Overall, it is difficult to discern one song from the next – not due to the lack of diversity, but actually because there is so much diversity. Songs change from cartoon-effects to metal breakdowns to jazz before your brain has time to process any of it. Therefore, the songs never really have a finished feel. It’s kind of like the members of Fantomas robbed a candy-store and afterwards, ran amuck in a toy-store while recording this album.
“4/2/05” (the songs are each named for a day in April – calendar included!) begins with Fantomas trademark grind before turning into a series of boinging cartoon noises and then morphing into a jazz break straight out of Twin Peaks. “4/12/05” is equally creepy and amusing.
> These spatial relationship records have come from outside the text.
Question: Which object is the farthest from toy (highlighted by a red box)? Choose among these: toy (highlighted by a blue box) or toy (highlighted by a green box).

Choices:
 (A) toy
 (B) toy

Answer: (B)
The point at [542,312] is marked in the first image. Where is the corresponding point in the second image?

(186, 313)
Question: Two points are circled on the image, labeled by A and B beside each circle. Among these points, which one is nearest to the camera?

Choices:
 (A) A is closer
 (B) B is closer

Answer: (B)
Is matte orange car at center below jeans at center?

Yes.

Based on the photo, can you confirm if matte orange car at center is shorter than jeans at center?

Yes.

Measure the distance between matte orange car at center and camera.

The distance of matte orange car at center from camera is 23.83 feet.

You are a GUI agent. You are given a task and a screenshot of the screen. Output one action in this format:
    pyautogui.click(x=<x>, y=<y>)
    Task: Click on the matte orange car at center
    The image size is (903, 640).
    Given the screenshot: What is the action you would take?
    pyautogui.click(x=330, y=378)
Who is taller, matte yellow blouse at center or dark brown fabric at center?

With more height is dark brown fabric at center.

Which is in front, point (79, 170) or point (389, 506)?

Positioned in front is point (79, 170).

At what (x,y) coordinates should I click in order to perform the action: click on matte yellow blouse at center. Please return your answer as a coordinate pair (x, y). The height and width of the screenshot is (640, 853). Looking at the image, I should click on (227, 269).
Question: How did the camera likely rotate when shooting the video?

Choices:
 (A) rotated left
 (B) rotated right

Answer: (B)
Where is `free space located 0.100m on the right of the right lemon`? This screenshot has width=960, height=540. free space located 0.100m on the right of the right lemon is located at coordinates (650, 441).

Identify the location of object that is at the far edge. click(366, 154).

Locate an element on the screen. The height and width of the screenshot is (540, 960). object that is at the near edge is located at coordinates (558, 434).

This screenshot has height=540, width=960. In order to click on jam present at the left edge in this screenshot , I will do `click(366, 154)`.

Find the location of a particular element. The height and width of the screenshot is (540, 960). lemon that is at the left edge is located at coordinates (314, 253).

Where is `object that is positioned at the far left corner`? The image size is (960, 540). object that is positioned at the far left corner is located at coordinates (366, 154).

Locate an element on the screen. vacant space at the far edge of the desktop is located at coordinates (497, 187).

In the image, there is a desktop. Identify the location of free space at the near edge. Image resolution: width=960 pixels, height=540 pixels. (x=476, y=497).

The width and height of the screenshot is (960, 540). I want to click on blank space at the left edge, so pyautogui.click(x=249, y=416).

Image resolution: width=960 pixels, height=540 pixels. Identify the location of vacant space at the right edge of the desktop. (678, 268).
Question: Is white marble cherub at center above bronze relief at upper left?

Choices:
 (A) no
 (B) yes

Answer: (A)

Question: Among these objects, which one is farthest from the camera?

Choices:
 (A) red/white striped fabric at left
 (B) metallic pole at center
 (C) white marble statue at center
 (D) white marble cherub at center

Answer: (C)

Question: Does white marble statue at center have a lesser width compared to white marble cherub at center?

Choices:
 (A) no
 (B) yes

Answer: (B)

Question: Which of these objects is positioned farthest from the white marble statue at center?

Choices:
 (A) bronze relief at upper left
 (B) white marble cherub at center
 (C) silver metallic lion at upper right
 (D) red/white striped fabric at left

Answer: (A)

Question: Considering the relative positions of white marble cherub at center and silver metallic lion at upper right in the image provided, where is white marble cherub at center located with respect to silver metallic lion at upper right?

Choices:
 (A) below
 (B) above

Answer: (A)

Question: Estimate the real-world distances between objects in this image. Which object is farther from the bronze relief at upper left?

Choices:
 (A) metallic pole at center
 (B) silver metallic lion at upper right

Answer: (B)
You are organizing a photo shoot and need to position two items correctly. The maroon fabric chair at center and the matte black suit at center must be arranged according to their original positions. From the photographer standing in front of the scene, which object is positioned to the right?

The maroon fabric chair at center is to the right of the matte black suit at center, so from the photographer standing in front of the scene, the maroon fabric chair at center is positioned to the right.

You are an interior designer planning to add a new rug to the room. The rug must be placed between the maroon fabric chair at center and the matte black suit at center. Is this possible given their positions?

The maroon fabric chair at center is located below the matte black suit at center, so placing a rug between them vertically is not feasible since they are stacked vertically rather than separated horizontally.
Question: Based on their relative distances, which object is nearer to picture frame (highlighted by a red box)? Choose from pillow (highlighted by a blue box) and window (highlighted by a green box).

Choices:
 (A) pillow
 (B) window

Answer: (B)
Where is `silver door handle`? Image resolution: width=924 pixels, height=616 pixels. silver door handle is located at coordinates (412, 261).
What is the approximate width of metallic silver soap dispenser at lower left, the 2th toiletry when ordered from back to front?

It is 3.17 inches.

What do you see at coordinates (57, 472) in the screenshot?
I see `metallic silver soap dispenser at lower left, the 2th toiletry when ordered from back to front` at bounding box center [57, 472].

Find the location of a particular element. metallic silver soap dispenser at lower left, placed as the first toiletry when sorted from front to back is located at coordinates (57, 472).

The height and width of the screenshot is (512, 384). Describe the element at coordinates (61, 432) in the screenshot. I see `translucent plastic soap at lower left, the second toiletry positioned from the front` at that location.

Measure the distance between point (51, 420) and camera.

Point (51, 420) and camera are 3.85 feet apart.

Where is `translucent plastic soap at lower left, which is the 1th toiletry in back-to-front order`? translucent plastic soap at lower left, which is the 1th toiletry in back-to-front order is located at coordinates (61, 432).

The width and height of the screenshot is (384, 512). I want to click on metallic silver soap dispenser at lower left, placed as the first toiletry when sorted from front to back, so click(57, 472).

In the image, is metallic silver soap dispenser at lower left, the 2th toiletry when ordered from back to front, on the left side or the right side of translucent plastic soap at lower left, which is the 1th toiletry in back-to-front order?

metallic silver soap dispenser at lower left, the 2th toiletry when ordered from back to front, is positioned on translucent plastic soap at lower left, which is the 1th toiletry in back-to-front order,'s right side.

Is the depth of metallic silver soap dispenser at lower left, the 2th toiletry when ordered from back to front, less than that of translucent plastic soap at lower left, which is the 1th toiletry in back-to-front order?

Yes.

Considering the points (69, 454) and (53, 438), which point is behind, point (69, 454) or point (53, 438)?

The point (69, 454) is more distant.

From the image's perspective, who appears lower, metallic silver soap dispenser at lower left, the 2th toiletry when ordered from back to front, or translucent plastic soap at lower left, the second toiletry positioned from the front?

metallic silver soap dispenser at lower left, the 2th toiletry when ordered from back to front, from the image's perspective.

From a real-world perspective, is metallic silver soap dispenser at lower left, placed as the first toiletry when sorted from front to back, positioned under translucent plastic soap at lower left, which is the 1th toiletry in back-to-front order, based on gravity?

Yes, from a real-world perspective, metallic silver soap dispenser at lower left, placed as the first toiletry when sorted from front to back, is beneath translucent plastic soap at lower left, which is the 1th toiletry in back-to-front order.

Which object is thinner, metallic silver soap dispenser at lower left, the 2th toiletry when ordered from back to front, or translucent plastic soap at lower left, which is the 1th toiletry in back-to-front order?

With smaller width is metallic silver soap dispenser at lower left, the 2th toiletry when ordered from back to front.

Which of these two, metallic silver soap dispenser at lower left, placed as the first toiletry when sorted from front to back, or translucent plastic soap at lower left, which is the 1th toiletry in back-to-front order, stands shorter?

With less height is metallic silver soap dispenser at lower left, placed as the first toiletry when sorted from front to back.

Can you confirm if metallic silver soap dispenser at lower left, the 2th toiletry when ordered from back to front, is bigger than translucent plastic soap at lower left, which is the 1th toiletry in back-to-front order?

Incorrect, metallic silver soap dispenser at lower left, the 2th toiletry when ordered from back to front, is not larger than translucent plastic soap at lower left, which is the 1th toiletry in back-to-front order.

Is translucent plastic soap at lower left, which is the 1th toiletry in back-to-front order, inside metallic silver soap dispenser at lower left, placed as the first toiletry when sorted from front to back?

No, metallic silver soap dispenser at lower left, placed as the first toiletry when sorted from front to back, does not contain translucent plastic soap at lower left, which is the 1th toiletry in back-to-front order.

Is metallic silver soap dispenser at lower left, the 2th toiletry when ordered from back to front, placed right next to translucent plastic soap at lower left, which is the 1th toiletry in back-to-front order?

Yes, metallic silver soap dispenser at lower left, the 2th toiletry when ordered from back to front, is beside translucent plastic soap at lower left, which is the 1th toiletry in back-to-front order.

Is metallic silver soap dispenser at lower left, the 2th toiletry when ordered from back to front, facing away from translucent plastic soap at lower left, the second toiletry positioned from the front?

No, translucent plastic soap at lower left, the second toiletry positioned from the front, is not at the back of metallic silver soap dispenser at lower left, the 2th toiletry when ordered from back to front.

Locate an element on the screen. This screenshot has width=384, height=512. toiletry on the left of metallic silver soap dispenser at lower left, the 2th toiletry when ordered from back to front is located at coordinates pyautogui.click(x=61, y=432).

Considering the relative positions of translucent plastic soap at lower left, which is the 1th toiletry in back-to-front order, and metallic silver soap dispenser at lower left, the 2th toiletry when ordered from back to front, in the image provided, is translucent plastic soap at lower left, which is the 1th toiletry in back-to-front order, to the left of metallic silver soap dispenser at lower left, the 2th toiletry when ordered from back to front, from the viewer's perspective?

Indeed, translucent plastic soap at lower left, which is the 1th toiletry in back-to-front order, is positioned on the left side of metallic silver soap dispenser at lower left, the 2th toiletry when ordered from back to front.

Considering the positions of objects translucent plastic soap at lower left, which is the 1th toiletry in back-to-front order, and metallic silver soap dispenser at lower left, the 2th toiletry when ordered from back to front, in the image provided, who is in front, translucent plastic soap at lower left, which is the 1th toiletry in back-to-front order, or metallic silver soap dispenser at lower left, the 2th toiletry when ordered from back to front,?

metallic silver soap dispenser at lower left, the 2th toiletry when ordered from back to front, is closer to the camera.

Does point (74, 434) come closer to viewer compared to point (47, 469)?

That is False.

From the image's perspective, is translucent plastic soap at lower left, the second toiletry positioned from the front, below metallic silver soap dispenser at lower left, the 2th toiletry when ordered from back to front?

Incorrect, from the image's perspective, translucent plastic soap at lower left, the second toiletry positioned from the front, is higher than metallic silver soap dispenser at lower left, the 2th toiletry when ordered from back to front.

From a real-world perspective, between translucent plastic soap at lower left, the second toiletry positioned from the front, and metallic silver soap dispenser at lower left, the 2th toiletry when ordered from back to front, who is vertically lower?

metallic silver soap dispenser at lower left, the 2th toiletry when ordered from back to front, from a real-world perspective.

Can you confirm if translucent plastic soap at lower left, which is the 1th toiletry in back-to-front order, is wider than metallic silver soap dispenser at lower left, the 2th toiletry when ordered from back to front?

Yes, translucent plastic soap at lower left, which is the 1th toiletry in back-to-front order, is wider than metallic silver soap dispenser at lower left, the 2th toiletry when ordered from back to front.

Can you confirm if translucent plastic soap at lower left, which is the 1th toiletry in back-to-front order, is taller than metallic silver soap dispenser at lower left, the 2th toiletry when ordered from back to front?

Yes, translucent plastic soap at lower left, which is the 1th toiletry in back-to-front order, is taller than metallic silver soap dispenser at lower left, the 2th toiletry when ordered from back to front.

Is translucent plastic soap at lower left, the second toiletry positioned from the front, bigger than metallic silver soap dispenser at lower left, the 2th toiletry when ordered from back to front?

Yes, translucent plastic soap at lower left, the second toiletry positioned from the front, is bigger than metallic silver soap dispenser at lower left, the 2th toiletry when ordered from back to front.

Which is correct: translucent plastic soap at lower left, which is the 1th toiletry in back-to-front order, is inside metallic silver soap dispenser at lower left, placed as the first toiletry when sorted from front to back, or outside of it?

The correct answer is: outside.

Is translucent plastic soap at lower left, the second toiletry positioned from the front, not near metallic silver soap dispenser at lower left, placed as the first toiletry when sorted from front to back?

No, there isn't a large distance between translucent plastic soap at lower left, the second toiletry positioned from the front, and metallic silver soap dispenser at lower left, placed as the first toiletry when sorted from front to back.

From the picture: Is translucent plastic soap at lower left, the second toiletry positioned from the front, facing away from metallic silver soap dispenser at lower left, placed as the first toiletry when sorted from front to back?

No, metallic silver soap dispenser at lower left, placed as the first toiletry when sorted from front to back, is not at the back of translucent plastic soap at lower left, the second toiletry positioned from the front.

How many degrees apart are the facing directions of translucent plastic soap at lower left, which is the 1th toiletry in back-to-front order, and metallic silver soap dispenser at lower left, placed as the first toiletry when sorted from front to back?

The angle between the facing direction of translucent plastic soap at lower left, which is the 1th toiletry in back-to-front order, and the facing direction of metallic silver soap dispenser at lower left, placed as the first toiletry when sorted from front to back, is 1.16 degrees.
It begins with children giggling and playing with what sounds like a broken Jack-In-The-Box before the music launches into manic starts and stops with Mike Patton spouting gibberish over it all. “4/10/05” begins with a Speak And Spell of sorts spelling out F-A-N-T-O-M-A-S and has some metallic xylophone breakdowns that you can actually latch onto, for a few seconds, at least.
Overall, on Suspended Animation, Fantomas manage to combine cartoon music and metal without sounding gimmicky. It definitely ain’t your parents’ Merry Melodies, but for those of you who always wished Wile E. Coyote would catch the Roadrunner and beat him to a bloody pulp, this is essential listening.